In the getting started of Spark Connector steps for setting Couchbase RDD as follows:
// Configure Spark
val cfg = new SparkConf()
.setAppName(“couchbaseQuickstart”) // give your app a name
.setMaster(“local[*]”) // set the master to local for easy experimenting
.set(“com.couchbase.bucket.travel-sample”, “”) // open the travel-sample bucket instead of “default”
// .set(“com.couchbase.nodes”, “127.0.0.1”) // ; separated list of bootstrap nodes, 127.0.0.1 is the default
// Generate The Context
val sc = new SparkContext(cfg)
Let’s assume I’d like to read documents from ‘default’ and ‘travel-sample’.
What can I write my code for the above purpose ?
You should be able to add another bucket and then refer to it by name after that. @daschl is going to update the Spark Samples to include an example of this. In the meantime, here’s a starter hint based on the KV sample
object KeyValueExample {
def main(args: Array[String]): Unit = {
// Configure Spark
val cfg = new SparkConf()
.setAppName("keyValueExample")
.setMaster("local[*]")
.set("com.couchbase.bucket.travel-sample", "")
.set("com.couchbase.bucket.beer-sample", "foo") //Adds a second bucket name with bucket password foo
// Generate The Context
val sc = new SparkContext(cfg)
sc
.parallelize(Seq("airline_10123", "airline_10748")) // Define Document IDs
.couchbaseGet[JsonDocument](bucketName = "travel-sample") // Set the bucket name explicitly (you can leave blank if only one bucket)
.map(_.content()) // extract the content
.collect() // collect all data
.foreach(println) // print it out
}
}
One quick note: if you open more than one bucket and forget to set the bucket name explicitly you’ll get an exception pretty quickly since it will tell you the bucket name is ambiguous and its not able to choose one
The following is the code for opening both the buckets. SparkSession sparkSession = SparkSession.builder().config(conf) .config("spark.couchbase.bucket.incrementaldata", "") .config("spark.couchbase.bucket.basedata","").getOrCreate();
Below is the code for accessing the needed bucket EqualTo bucket = new EqualTo("bucketName","basedata"); EqualTo type = new EqualTo("type","custom");
And filters = new And(bucket, type); return couchbaseReader(sparkSession.sqlContext().read()).couchbase(filters);
However, when the code is executed only the incremental data bucket opens even after specifying the bucket as basedata.
@neeleshkumar_mannur I think you’re messing up some concepts here. The type is correctly in the filter but the bucketName is not part of the filter (unless its part of the JSON document structure too which I don’t think is the case).
You need to provide the bucket name as an “option” with the key “bucket”.
@daschl My bad.

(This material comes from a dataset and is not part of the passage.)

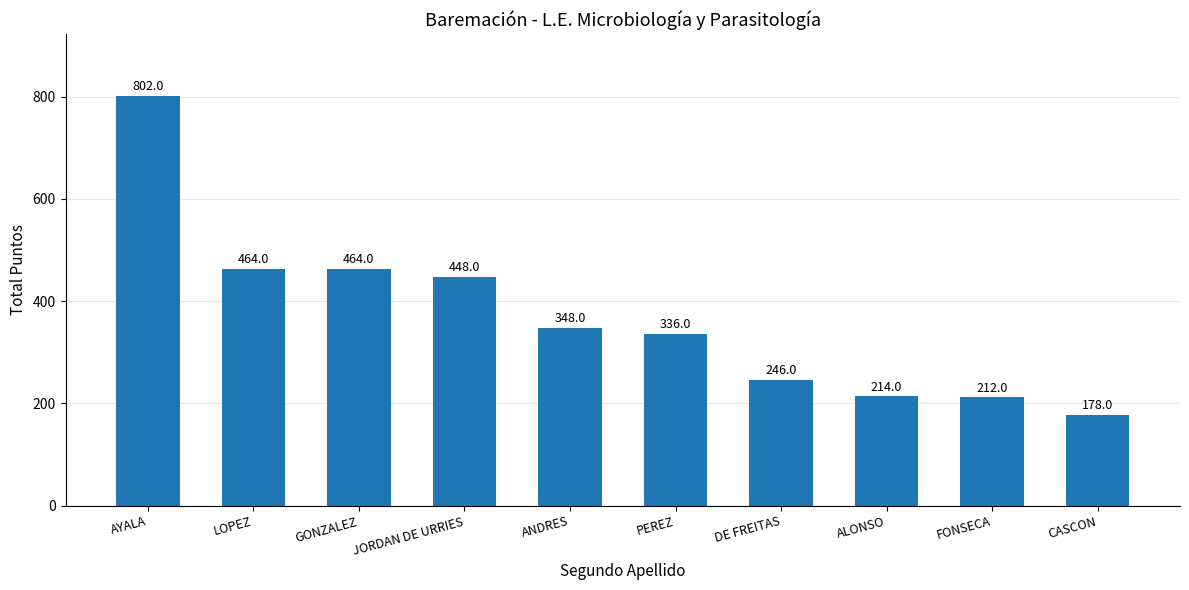

The chart shows a value of 405 at AYALA. True or false?

False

I forgot to open both buckets. I am able to query the respective buckets now. Sorry for the inconvenience. Thanks for helping out. And if possible, please update Java code examples for such cases also.
Finally, just wanted to know how can I increase the timeout interval when opening the bucket in Spark.
@neeleshkumar_mannur changing the bucket timeout with spark only really works by setting a system property “com.couchbase.connectTimeout” in milliseconds. There is “spark.driver.extraJavaOptions” as well as “–driver-java-options” available in spark to do so I think, according to Configuration - Spark 3.5.1 Documentation
While running for reading the data it worked seamlessly with the code below. with one bucket in the config.
.config(“com.couchbase.bucket.B1”, “”)
val ref_qry1=""“select * from employee limit 10"”"
val df= spark.read.json(sc.couchbaseQuery(N1qlQuery.simple(ref_qry1)).map(_.value.toString()))
df,show(false)
I am facing issue while persisting the dataframe to couchbase. For that I have to keep all the buckets I am persisting to in the config. otherwise below method is not able to recognize bucket but If I add more than 1 bucket in configuration read data will fail if not write will fail.